Hans Gál is one of those composers classified as post-Brahmsian because they carried on the High Romantic tradition into the twentieth century with few concessions to the advent of musical modernism. Despite his conservative style, Gál managed to build quite a reputation as composer and professor  at the Conservatory of Mainz. However, when the Nazis came to power in 1933, Gál, a Jew, was released from his position. He returned to his native Austria, but with the coming of the Anschluss, he fled with his family to England in 1938. Adding insult to injury, when war broke out the British considered him an enemy alien and interned him along with German prisoners of war. Following his release, he relocated to Edinburgh, later joining the faculty of the University of Edinburgh.

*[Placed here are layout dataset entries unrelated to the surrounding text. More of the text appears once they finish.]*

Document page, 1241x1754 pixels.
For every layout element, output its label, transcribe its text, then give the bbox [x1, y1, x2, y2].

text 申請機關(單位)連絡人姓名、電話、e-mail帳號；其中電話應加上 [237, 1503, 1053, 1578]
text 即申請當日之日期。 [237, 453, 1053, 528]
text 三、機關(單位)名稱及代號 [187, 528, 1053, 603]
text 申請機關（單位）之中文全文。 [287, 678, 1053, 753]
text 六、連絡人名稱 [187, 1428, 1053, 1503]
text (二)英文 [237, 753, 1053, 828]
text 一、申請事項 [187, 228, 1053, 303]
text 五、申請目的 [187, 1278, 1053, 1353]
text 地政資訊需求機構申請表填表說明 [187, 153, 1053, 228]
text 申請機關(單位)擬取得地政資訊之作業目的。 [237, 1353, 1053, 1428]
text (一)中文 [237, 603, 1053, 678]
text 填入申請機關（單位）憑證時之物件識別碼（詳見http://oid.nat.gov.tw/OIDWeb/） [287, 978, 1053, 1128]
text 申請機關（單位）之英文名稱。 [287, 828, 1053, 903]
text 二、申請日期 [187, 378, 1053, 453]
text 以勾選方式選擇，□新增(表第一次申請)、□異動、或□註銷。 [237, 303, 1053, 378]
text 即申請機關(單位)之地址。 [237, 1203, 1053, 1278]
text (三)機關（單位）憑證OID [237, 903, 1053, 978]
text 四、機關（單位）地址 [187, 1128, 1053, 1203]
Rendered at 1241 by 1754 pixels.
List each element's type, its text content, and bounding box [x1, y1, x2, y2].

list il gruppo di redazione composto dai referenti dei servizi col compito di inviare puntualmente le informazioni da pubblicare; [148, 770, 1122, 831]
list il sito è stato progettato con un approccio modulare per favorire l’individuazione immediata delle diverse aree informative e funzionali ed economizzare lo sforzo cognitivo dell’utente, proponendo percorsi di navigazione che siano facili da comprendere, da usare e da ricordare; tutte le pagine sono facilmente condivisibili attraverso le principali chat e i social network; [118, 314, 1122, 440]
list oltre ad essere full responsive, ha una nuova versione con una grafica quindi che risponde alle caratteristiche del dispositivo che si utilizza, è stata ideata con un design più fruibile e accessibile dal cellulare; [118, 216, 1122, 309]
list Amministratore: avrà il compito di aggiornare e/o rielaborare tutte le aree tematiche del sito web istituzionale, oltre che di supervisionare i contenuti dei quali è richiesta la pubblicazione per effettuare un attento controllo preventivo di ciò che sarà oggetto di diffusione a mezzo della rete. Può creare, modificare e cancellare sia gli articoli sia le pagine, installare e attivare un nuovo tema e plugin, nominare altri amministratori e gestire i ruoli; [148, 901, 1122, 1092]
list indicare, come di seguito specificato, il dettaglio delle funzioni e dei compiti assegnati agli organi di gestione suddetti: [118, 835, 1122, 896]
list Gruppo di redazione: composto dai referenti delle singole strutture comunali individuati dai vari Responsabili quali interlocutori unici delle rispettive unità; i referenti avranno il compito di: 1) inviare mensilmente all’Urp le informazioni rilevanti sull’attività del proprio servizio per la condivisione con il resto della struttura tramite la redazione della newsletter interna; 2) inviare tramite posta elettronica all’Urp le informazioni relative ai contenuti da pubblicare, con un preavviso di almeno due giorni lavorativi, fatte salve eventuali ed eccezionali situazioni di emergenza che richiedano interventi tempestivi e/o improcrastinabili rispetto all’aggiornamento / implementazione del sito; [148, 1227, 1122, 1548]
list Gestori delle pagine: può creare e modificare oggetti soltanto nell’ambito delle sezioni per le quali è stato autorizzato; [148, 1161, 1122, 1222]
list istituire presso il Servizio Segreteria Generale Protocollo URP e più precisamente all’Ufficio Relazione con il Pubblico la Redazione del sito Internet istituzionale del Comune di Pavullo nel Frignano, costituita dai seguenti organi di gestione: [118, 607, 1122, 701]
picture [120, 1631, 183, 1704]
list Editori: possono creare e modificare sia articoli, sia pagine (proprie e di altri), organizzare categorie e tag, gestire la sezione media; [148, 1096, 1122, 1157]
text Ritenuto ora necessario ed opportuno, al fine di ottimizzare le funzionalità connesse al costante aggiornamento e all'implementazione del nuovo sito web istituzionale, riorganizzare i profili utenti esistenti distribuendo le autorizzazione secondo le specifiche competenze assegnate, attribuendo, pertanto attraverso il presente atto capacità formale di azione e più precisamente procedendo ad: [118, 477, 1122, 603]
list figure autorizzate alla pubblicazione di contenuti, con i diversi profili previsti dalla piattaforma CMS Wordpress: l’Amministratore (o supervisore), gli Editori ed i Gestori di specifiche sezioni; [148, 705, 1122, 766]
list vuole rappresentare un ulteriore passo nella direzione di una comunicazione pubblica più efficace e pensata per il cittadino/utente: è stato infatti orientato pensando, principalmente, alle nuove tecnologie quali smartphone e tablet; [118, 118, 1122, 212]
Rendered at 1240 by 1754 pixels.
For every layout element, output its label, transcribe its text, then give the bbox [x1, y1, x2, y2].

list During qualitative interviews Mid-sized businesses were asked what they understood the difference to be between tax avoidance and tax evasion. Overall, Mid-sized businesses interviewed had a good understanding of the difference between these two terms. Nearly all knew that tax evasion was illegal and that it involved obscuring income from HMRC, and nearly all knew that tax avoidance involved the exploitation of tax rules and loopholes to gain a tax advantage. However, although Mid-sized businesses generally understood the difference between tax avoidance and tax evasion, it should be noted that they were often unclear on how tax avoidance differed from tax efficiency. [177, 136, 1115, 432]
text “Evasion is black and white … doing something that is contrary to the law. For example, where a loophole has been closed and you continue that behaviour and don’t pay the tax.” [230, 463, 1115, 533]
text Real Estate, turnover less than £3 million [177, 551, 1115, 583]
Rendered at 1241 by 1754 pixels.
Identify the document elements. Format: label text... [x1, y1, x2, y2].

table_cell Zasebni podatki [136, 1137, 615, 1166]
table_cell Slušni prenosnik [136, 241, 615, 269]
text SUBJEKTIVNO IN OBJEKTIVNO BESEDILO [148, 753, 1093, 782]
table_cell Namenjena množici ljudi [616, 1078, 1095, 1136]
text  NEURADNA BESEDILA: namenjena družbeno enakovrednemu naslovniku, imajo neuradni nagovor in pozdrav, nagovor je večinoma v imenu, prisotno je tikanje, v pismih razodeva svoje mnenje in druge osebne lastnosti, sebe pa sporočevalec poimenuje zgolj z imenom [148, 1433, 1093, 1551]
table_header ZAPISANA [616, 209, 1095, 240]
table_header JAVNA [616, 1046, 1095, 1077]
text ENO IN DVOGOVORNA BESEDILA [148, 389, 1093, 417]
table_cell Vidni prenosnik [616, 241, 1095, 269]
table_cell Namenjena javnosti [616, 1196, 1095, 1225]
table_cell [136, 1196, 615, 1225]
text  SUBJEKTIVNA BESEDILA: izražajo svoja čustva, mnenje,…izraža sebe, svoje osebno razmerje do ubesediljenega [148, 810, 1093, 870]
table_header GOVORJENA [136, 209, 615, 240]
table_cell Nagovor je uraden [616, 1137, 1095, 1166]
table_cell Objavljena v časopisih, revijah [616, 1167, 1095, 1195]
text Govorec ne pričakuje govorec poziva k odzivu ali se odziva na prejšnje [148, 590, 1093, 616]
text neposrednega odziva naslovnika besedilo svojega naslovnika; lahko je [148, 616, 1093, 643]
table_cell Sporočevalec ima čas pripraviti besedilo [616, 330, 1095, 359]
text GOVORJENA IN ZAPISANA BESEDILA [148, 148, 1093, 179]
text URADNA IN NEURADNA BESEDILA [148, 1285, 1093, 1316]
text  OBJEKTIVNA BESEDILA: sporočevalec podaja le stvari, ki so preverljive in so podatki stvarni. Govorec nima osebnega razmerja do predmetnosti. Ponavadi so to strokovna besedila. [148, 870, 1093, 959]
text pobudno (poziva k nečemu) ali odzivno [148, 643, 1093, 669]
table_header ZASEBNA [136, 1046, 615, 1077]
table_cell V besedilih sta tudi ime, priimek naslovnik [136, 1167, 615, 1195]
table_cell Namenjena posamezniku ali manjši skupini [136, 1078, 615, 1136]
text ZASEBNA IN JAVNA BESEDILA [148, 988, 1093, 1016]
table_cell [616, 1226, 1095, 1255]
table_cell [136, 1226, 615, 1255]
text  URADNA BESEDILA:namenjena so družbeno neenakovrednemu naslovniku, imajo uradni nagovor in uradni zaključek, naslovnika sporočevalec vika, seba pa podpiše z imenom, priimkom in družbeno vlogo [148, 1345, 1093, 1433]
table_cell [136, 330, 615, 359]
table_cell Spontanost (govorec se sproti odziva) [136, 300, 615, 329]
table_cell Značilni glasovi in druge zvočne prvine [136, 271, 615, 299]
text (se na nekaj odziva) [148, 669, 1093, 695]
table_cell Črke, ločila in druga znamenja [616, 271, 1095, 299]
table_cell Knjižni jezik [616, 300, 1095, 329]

Gál never reclaimed the estime that he enjoyed on the Continent, and indeed he had doubts that his Second Symphony (1943) would ever be heard in public so he excerpted the Adagio third movement for stand-alone performance. Eventually, the symphony was performed in its entirety, though like most of Gál’s works it quickly disappeared from the concert hall, receiving its first performance since 1951 by the Orchestra of the Swan just last year. It was written during a time of professional strife and personal tragedy for Gál, whose aunt and sister took their own lives to escape deportation to Auschwitz. This twin disaster was followed by the suicide of Gál’s son at the age of eighteen in 1942.

Like Gál’s First Symphony, the Second begins unconventionally with a slow movement serving as an introduction to the whole. The opening is a more substantial movement than that of the First Symphony, which for me seriously unbalances the latter work. In fact, the Second Symphony is an altogether more appealing and successful piece for my money. The wry second movement scherzo is quite memorable in its strutting gestures, its almost flippant melody, while the following Adagio is the grieving heart of the work, a dark elegy that somehow concludes with quiet uplift. The finale starts life as a roiling, boiling minor-key cauldron of a piece, but that menacing opening gives way to a bustling section with much more positive energy about it. As with the Adagio, the movement comes to a quietly contemplative close that seems to hint at hope in the face of tragedy.

Whether you find the pairing with Schumann’s Fourth Symphony apt or not, Kenneth Woods and his band give this work a spirited reading; and the lean sound the Orchestra of the Swan produces is actually a plus given the fact that Schumann introduced a certain bloat into the orchestration when he revised it in 1851 after its less-than-successful premiere ten years earlier. Commentators have long complained about the frequent doubling of string and wind parts in this version, but here the piece comes up sounding fresh, at least to my ears. My only complaint is that the trombones don’t produce much heft in finale, where Schumann really whips them up. Either they were placed a bit too far from the microphones (the whole orchestra seems to be miked more distantly in this work) or they weren’t feeling their oats on the day of the recording. Otherwise, I’m as pleased with the performance of the Schumann as I am with the Gál, and given the real quality of Gál’s symphony, I don’t mind that this makes about the tenth Schumann Fourth in my collection!